In other news Pipsqueak got a haircut last week! It looks so cute and grown-up! Also he has worn "big boy undies" all day today (except right now, during his nap. He really wanted to wear them for that, too, but I don't have that much confidence in him yet), and no accidents! I can't believe that my baby is growing up so much. He will be 2 in just over a month, and every day he looks more long and lean, more kid-like and less baby-like. Every day he behaves more and more like a little boy. Every day he talks more clearly, says more "grown-up" words and phrases ("actually," for instance...). Every day his play becomes more mature, his imagination blossoms. Was this intelligent, curious, inquisitive, comedic, strong-willed, rambunctious, energetic, loving little boy really the same mellow mewing baby I cradled in my arms not so long ago?


-----------------------------------------------------------------


I want another baby. Aaah!, I actually admitted that, sort of out loud even. I feel ready in almost every way. The only thing I am not ready for is sacrificing my time and my relationship with Pipsqueak. I selfishly do not want a baby intruding on my time with Pip. I just want to be able to enjoy him, and just him, for a while longer. Is that horrible of me? Do you ever feel ready for your relationship with your first to change to welcome a second? I want to wait until I feel ready for that, but I'm not sure I ever will.

I feel weepy now. Why has my whole life seemed to play at normal speed, sometimes in slow-motion even, but my mothering years are going by in fast-forward?

1 comment:

Brooke said...

Do you want to come use some of that energy at my house? I need to catch whatever bug you've got because I have SO MUCH to do before baby #2 comes along in 5 weeks (aaghh!).
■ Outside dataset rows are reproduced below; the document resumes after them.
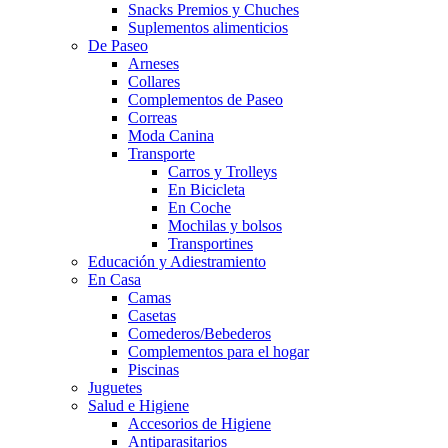
Snacks Premios y Chuches
Suplementos alimenticios
De Paseo
Arneses
Collares
Complementos de Paseo
Correas
Moda Canina
Transporte
Carros y Trolleys
En Bicicleta
En Coche
Mochilas y bolsos
Transportines
Educación y Adiestramiento
En Casa
Camas
Casetas
Comederos/Bebederos
Complementos para el hogar
Piscinas
Juguetes
Salud e Higiene
Accesorios de Higiene
Antiparasitarios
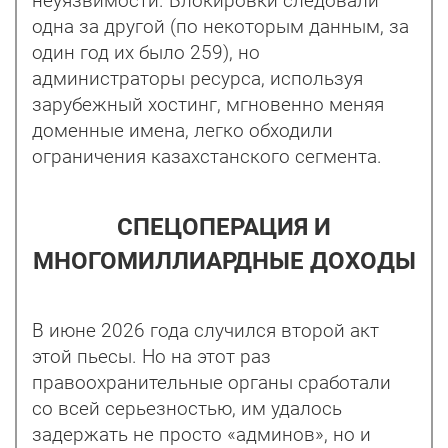
неуязвимости. Блокировки следовали
одна за другой (по некоторым данным, за
один год их было 259), но
администраторы ресурса, используя
зарубежный хостинг, мгновенно меняя
доменные имена, легко обходили
ограничения казахстанского сегмента.
СПЕЦОПЕРАЦИЯ И
МНОГОМИЛЛИАРДНЫЕ ДОХОДЫ
В июне 2026 года случился второй акт
этой пьесы. Но на этот раз
правоохранительные органы сработали
со всей серьезностью, им удалось
задержать не просто «админов», но и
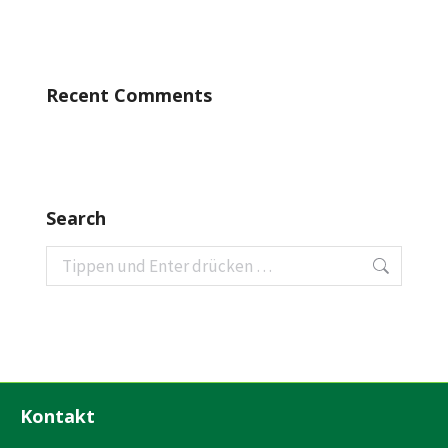
Recent Comments
Search
Search:
Kontakt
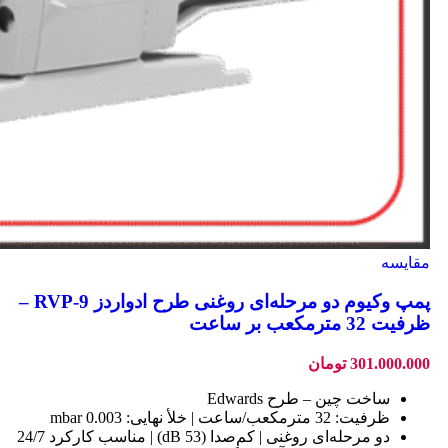
مقایسه
پمپ وکیوم دو مرحله‌ای روغنی طرح ادواردز RVP‑9 –
ظرفیت 32 مترمکعب بر ساعت
301.000.000
تومان
ساخت چین – طرح Edwards
ظرفیت: 32 مترمکعب/ساعت | خلأ نهایی: 0.003 mbar
دو مرحله‌ای روغنی | کم‌صدا (53 dB) | مناسب کارکرد 24/7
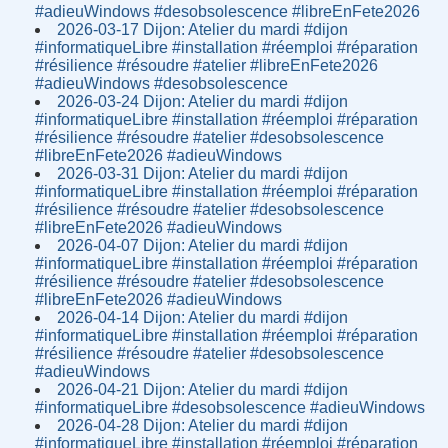
#adieuWindows #desobsolescence #libreEnFete2026
2026-03-17 Dijon: Atelier du mardi #dijon
#informatiqueLibre #installation #réemploi #réparation
#résilience #résoudre #atelier #libreEnFete2026
#adieuWindows #desobsolescence
2026-03-24 Dijon: Atelier du mardi #dijon
#informatiqueLibre #installation #réemploi #réparation
#résilience #résoudre #atelier #desobsolescence
#libreEnFete2026 #adieuWindows
2026-03-31 Dijon: Atelier du mardi #dijon
#informatiqueLibre #installation #réemploi #réparation
#résilience #résoudre #atelier #desobsolescence
#libreEnFete2026 #adieuWindows
2026-04-07 Dijon: Atelier du mardi #dijon
#informatiqueLibre #installation #réemploi #réparation
#résilience #résoudre #atelier #desobsolescence
#libreEnFete2026 #adieuWindows
2026-04-14 Dijon: Atelier du mardi #dijon
#informatiqueLibre #installation #réemploi #réparation
#résilience #résoudre #atelier #desobsolescence
#adieuWindows
2026-04-21 Dijon: Atelier du mardi #dijon
#informatiqueLibre #desobsolescence #adieuWindows
2026-04-28 Dijon: Atelier du mardi #dijon
#informatiqueLibre #installation #réemploi #réparation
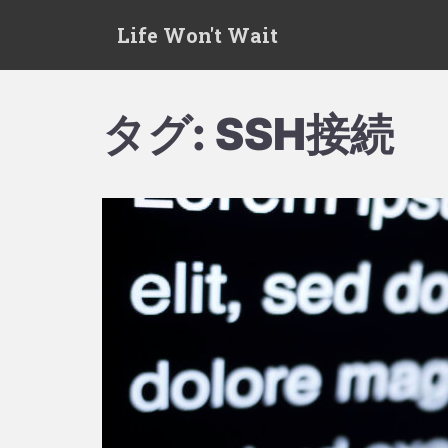
S
Life Won't Wait
k
i
p
t
タグ:
SSH接続
o
m
a
i
n
c
o
n
t
e
n
t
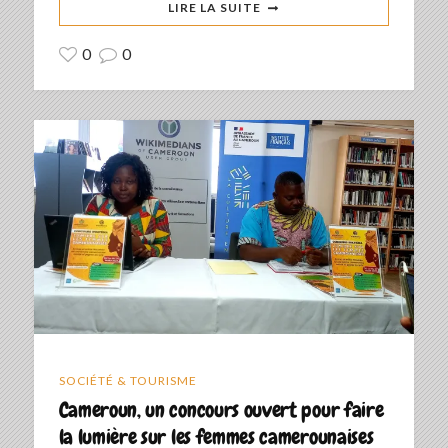
LIRE LA SUITE
0
0
SOCIÉTÉ & TOURISME
Cameroun, un concours ouvert pour faire
la lumière sur les femmes camerounaises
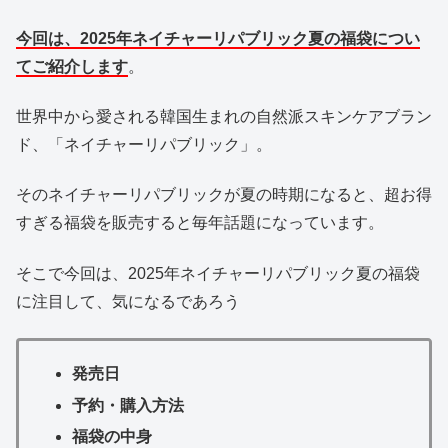
今回は、2025年ネイチャーリパブリック夏の福袋につい
てご紹介します
。
世界中から愛される韓国生まれの自然派スキンケアブラン
ド、「ネイチャーリパブリック」。
そのネイチャーリパブリックが夏の時期になると、超お得
すぎる福袋を販売すると毎年話題になっています。
そこで今回は、2025年ネイチャーリパブリック夏の福袋
に注目して、気になるであろう
発売日
予約・購入方法
福袋の中身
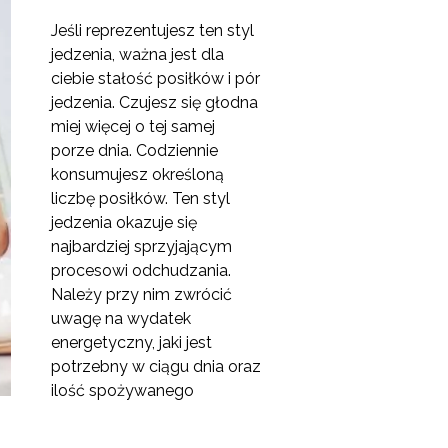
Jeśli reprezentujesz ten styl
jedzenia, ważna jest dla
ciebie stałość posiłków i pór
jedzenia. Czujesz się głodna
miej więcej o tej samej
porze dnia. Codziennie
konsumujesz określoną
liczbę posiłków. Ten styl
jedzenia okazuje się
najbardziej sprzyjającym
procesowi odchudzania.
Należy przy nim zwrócić
uwagę na wydatek
energetyczny, jaki jest
potrzebny w ciągu dnia oraz
ilość spożywanego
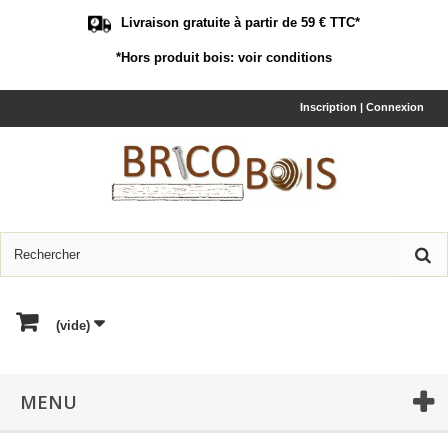
Livraison gratuite à partir de 59 € TTC*
*Hors produit bois:
voir conditions
Inscription | Connexion
(vide)
MENU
I don't think you can be ready to let go of your one-on-one time with baby #1. I've been struggling with that through this entire pregnancy. Now that I'm in the home stretch, I feel even more frantic to make sure I spend as much time with #1 as possible. I even got emotional about it in the shower today. But, then I think about the joy that I felt holding #1 for the first time and it makes me excited for #2. And for now, I tell myself that I will work as hard as I have to to make sure #1 still gets all the attention he deserves.
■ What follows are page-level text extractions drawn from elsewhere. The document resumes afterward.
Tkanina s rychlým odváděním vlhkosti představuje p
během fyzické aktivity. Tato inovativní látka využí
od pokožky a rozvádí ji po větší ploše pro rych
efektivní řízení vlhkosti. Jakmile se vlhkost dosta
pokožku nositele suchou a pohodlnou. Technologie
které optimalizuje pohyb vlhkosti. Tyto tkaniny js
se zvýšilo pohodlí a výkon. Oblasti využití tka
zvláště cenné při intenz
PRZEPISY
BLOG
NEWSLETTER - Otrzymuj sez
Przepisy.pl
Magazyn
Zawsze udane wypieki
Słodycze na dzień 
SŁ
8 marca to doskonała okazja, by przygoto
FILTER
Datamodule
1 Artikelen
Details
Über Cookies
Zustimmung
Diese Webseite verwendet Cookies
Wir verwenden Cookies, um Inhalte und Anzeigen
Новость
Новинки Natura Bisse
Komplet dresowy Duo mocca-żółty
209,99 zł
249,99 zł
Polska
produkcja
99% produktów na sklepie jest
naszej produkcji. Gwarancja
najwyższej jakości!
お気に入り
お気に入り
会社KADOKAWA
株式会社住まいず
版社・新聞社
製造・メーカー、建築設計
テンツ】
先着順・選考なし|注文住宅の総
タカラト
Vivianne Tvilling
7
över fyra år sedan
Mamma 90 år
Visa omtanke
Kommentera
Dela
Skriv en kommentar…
Off-topic, did you start using cloth diapers as soon as Pip was born? I am at a loss as to what I should do! I've talked to -A- a lot about it, but I still don't know what to do. Do I take the plunge and learn how to fold prefolds? Do I shell out the cash for Kissaluvs? Should I do a mixture of the two? Or should I just give up and use disposables until #2 is big enough to use what I'm used to?